If you have the choice, working from home may be a much better option than renting or buying business premises. It's a common choice for people who just need a small office, or who spend most of their time working on client premises.
However, working from home may not be an option if it significantly changes the use of the building, or affects your local area, for example if you have lots of visitors. Also, if you rent your home, your licence or lease may carry restrictions on using it for business purposes. Drawing up a list of what you need can help you decide whether working from home is a possibility.
Planning the home office
Practical issues you need to think about include properly equipping your workspace. If you work at a desk you need a comfortable workstation. Consider any potential hazards to yourself, workers, visitors and other members of your household and how to reduce the risk of accidental damage to your work or equipment.
You also need to think about how to separate your work and home life. It helps if you can avoid being disturbed when you are working. You also want to be able to relax during your time off without being interrupted by work.

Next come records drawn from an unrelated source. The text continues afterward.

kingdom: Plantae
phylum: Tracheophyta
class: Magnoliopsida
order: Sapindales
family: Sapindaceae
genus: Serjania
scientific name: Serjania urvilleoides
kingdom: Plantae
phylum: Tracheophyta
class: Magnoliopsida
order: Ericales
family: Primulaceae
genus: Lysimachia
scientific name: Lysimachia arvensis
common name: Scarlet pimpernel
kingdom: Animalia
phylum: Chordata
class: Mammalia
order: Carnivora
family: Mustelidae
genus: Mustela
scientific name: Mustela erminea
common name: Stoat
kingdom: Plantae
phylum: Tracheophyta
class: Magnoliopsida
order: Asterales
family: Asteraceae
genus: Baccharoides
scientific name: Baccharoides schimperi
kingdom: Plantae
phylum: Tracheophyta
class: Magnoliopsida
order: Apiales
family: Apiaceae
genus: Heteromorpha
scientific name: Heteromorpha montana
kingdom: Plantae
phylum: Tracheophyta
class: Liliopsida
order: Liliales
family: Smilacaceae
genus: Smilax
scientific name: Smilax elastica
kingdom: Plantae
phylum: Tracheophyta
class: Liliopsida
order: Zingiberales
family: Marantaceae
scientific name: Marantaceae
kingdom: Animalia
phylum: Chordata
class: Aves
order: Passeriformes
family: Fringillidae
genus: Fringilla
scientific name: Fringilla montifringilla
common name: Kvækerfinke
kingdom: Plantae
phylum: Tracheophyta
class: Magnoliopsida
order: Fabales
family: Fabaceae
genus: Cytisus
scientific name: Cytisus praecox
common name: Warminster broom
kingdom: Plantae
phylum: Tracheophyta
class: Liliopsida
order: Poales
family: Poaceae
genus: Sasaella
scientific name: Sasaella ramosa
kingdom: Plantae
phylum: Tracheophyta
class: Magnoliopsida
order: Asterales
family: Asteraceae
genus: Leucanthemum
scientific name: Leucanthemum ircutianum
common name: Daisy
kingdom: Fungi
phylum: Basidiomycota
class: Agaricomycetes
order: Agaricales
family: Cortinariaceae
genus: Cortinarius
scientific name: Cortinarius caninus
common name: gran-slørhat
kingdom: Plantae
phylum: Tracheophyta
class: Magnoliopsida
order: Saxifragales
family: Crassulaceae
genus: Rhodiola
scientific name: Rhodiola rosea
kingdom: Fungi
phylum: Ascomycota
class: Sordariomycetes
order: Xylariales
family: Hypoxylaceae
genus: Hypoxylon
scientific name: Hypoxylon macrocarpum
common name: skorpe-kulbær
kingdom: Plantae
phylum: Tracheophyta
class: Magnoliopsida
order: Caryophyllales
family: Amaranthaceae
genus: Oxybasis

Financial and legal issues
Working from home can have important consequences for your mortgage, insurance and tax position. For example, your mortgage might not allow you to use your home for working, and your insurance might be invalidated if you do. There are also legal considerations, you might need planning permission, or you may become liable to business rates.
Even if you just have a small home office, or work on client premises, you'll need to think about health and safety. You should carry out a health and safety risk assessment, taking into account the kind of work you do and the risks to other people.